* ОТРЫВОК ДЛЯ ЧТЕНИЯ *
···

Итак, Герман оттого в первую очередь не художник и не писатель, что он целиком сосредоточен на себе, что он Нарцисс. Что он не видит других (оттого и не разглядел «различия», которые в искусстве важнее сходства), не слышит крика их боли. Именно поэтому он не художник, а обыкновенный преступник. Так что «Отчаяние» – это в первую очередь роман об искусстве, о его отношениях с действительностью. Художник знает, как велик разрыв между желанием и действительностью, преступник этого может и не знать. Сменив личину, Герман хотел начать другую жизнь за гранью той жизни, которую он собрался перешагнуть. «Но ради чего?» – вопрошает Б. Бойд. И приходит к выводу, что цели Германа оказались банальными, так же, как и его методы. То, что «Отчаяние» – роман о творчестве (притом роман «наиболее близкий к ядру его творчества»), разглядели еще до войны русские критики. Зато этого не сумел разглядеть (глядя на роман с одной единственной стороны – со стороны «слов») прославленный Ж.-П. Сартр. О новом романе Набокова подробно писали вскоре после его выхода В. Вейдле и В. Ходасевич. По Владимиру Вейдле, смысл «Отчаяния» сводится «к сложному иносказанию, за которым кроется не отчаяние корыстного убийцы, а отчаяние творца, неспособного поверить в предмет своего творчества. Это отчаяние и составляет предмет лучших сиринских творений. Оно роднит его с самым показательным, что есть в современной европейской литературе, и оно же дает ему в русской литературе то место, которое кроме него некому занять… этой черты достаточно, чтобы запретить нам относиться к Сирину всего лишь как к неотразимому виртуозу, все равно придаем ли мы этому слову порицающий или хвалебный смысл».

Еще раньше о том же сказал чуткий Ходасевич. Отметив что герой «Соглядатая» оказался не творцом, а шарлатаном отчего «и перехода из одного мира в другой в его истории нет», Ходасевич говорит, что эта тема, намеченная в «Соглядатае», становится «центральной в „Отчаянии“, одном из лучших романов Сирина». Ходасевич считает героя «Отчаяния» художником подлинным, строгим к себе.

«Он погибает от единой ошибки, от единого промаха, допущенного в произведении, поглотившем все его творческие силы. В процессе творчества он допускал, что публика, человечество может не понять и не оценить его создания, – и готов был гордо страдать от непризнанности. До отчаяния его доводит, что в провале оказывается виновен он сам, потому что он только талант, а не гений».

···

* ИЗВЛЕЧЁННЫЕ ЗАПИСИ *
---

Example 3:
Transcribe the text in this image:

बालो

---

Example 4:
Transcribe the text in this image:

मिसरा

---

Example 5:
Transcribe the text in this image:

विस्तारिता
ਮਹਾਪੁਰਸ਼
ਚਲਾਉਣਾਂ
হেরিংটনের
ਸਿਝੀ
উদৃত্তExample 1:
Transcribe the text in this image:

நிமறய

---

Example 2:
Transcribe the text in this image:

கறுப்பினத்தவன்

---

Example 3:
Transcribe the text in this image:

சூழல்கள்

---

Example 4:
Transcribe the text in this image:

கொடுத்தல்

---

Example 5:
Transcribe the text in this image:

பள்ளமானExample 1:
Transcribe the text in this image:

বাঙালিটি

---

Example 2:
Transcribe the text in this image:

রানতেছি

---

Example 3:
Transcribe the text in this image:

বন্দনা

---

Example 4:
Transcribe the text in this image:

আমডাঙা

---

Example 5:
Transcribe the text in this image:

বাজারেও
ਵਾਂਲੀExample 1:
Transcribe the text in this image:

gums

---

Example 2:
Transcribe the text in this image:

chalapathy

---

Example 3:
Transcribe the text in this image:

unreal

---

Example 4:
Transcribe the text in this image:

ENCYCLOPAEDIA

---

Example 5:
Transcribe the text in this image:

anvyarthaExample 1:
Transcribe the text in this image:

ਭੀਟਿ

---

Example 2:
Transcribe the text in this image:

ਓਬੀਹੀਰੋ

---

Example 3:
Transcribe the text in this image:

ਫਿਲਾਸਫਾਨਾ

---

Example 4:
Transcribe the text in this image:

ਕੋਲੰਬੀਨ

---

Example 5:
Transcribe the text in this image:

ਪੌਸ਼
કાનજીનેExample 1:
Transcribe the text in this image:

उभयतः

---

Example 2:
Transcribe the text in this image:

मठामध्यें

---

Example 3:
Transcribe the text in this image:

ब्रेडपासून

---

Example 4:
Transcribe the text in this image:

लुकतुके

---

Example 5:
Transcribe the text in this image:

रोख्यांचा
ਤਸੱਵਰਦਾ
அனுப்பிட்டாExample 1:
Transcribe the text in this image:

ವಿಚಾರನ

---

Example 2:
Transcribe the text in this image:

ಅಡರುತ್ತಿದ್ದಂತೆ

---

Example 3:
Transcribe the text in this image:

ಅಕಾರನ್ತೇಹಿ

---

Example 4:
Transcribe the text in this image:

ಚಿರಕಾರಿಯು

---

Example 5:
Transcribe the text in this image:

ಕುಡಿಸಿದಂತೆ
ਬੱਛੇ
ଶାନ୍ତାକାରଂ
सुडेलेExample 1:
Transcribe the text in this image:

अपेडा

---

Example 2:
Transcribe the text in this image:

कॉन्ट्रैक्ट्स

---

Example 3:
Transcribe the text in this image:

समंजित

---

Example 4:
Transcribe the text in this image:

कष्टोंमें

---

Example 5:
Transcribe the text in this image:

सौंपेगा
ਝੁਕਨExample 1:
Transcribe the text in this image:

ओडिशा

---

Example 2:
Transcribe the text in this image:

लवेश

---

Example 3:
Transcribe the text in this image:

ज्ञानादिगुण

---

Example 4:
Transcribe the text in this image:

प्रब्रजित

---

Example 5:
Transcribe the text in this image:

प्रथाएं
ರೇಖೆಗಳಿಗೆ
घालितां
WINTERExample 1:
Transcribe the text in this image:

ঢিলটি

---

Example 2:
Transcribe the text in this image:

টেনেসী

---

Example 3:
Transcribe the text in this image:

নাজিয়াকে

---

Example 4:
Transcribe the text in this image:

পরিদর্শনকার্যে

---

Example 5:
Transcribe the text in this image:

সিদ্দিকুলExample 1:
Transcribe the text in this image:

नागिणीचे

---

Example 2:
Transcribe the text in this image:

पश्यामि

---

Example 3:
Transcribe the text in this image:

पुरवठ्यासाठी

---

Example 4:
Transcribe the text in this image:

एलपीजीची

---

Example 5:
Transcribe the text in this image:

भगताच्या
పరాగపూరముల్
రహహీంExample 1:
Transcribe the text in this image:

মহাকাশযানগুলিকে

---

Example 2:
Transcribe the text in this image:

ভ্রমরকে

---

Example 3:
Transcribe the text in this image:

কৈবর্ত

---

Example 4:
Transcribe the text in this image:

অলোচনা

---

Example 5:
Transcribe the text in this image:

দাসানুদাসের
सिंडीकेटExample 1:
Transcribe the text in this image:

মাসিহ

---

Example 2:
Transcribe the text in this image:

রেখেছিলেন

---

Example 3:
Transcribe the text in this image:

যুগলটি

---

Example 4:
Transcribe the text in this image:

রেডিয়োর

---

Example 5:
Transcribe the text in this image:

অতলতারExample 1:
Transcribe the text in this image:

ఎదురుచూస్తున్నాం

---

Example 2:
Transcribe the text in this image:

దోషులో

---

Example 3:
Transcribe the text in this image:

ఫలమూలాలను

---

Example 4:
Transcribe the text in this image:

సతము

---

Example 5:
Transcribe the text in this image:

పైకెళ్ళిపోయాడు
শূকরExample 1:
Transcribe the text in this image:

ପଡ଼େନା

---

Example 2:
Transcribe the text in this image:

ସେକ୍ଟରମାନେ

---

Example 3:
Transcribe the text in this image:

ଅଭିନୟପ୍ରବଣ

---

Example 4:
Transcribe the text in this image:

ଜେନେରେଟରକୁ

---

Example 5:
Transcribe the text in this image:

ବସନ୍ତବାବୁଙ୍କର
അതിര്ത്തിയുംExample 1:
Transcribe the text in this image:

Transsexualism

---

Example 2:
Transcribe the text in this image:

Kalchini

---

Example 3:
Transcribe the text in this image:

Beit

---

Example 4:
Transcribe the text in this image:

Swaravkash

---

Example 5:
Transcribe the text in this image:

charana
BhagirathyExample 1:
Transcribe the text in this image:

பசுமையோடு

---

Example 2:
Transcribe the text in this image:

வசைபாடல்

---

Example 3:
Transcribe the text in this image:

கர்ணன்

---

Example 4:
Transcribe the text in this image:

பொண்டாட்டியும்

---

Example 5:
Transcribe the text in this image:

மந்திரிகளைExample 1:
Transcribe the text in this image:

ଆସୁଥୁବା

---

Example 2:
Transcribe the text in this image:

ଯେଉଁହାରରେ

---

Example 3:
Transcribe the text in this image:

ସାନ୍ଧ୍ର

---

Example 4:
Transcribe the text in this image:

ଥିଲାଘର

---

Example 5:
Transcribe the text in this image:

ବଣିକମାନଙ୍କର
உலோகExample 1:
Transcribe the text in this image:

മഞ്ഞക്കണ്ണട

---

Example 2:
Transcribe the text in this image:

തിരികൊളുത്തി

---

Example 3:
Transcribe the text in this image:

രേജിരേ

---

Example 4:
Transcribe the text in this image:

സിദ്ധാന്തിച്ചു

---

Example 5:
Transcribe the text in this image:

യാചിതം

···

* НАБОР ЗАДАНИЙ *
**A)** Перепишите отрывок о романе «Отчаяние» от «Еще раньше о» до «строгим к себе.», переименовав «Ходасевич» в «В. Ходасевич».
**B)** Ответьте на вопросы по отрывку о романе «Отчаяние».
(i) Кто подробно писал о новом романе Набокова вскоре после его выхода?
(ii) Герой какого романа, по словам Ходасевича, оказался не творцом, а шарлатаном?
(iii) Кем, по словам Ходасевича, оказывается сам герой «Отчаяния», талантом или гением?
Отвечайте, опираясь только на отрывок.

* РЕЗУЛЬТАТЫ УПРАЖНЕНИЯ *
**A)**
Еще раньше о том же сказал чуткий В. Ходасевич. Отметив что герой «Соглядатая» оказался не творцом, а шарлатаном отчего «и перехода из одного мира в другой в его истории нет», В. Ходасевич говорит, что эта тема, намеченная в «Соглядатае», становится «центральной в „Отчаянии“, одном из лучших романов Сирина». В. Ходасевич считает героя «Отчаяния» художником подлинным, строгим к себе.

**B)**
(i) В. Вейдле и В. Ходасевич.
(ii) Герой «Соглядатая».
(iii) Только талантом, а не гением.